In collaboration with Progenics Pharmaceuticals, we were able to develop an assay to detect and quantify PSMA expression on diverse types of CTCs in patients with mCRPC. The assay was unaffected by the presence of a PSMA-targeted therapeutic agent. Inter- and intra-patient PSMA heterogeneity was also seen with the Epic platform, which was able to resolve PSMA expression with high fidelity.
GU14 Abstract #78: Sequential monitoring and characterization of circulating tumor cells (CTCs) using the Epic Sciences platform in metastatic castration-resistant prostate cancer (mCRPC) patients (pts) treated with recently approved therapeutics.

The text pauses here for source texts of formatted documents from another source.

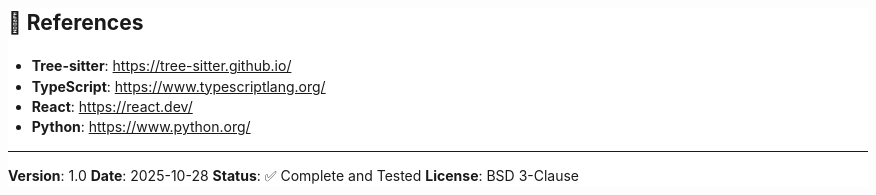 
## 📖 References

- **Tree-sitter**: https://tree-sitter.github.io/
- **TypeScript**: https://www.typescriptlang.org/
- **React**: https://react.dev/
- **Python**: https://www.python.org/

---

**Version**: 1.0
**Date**: 2025-10-28
**Status**: ✅ Complete and Tested
**License**: BSD 3-Clause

Figure from Abstract #78 showing a training model for prognosticating responders or non-responders of androgen targeting therapy from the mean AR of all CTC subtypes.

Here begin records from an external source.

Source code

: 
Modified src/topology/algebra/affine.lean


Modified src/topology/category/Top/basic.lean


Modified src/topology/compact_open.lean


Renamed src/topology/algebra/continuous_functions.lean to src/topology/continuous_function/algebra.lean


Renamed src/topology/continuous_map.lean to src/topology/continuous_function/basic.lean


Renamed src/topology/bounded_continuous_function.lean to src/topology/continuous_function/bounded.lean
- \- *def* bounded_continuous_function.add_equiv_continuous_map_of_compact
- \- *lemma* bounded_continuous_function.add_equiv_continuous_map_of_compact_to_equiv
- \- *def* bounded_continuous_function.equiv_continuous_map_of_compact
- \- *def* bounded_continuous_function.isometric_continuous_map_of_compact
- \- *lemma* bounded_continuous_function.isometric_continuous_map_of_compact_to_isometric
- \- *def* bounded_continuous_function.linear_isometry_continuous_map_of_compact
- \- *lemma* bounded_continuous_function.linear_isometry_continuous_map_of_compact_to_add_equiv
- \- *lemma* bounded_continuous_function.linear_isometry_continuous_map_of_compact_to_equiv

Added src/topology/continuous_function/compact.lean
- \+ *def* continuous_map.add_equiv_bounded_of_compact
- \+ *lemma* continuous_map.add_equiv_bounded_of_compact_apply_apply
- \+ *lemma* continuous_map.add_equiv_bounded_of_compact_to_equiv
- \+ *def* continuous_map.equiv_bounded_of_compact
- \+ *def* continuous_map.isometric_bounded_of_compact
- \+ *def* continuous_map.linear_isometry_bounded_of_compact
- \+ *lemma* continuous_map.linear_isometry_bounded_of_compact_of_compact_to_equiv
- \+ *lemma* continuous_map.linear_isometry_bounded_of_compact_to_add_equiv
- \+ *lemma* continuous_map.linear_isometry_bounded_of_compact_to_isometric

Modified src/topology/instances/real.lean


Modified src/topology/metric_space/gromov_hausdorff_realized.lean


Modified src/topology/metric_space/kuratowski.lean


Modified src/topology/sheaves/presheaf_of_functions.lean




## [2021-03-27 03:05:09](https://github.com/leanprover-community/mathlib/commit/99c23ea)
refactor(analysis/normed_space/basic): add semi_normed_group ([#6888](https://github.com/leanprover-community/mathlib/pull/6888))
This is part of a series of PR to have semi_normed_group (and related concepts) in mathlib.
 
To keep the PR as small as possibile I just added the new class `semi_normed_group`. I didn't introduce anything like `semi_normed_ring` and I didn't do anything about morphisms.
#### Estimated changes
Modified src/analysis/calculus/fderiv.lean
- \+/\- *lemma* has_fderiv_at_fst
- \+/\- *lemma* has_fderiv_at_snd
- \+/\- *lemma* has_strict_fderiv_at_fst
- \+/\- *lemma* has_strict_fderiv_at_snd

GU14 Abstract #132: Molecular characterization of circulating tumor cells (CTC) and CTC subpopulations in progressive metastatic castration-resistant prostate cancer (mCRPC).
Figure from Abstract #132 showing an association between mean AR of any CTCs between responders and non-responders of AR targeting therapies.
GU14 Abstract #198: Heterogeneity of prostate-specific membrane antigen (PSMA) expression in classic and apoptotic circulating tumor cells (CTC) in metastatic castration-resistant prostate cancer (mCRPC).
Figure from Abstract #198 showing PSMA protein characterization on traditional CTCs (blue dots), and apoptotic CTCs (red dots). Many patients harbored CTC heterogeneity within a blood sample which may provide clues to patients who receive partial benefit from targeted therapies.
GU14 Abstract #266: Expression of prostate-specific membrane antigen (PSMA) on circulating tumor cells (CTCs) in castration-resistant prostate cancer.
Figure from Abstract #266 showing PSMA protein expression on traditional CTC and CTC clusters. Further highlighting CTC protein heterogeneity.
Summary:
While still early, these data suggest that through the analysis of Epic CTCs, we may be able to identify patients who will fail androgen receptor targeted therapy a priori. These patients could then be assessed for patient selection and compatibility with a novel anti-PSMA antibody drug conjugate currently in clinical trials.
While we are optimistic of these early data, the road to developing clinical utility requires more studies to refine the training model. In addition, we would need to validate the model in prospective studies before a tool could be employed in clinical practice.
In combining these models with studies of CTC heterogeneity we hope to unlock the phenomenon of partial therapeutic response. The Epic platform is ideally suited to assess this heterogeneity, thus enabling clinical studies that will improve predictive medicine strategies for patient treatment.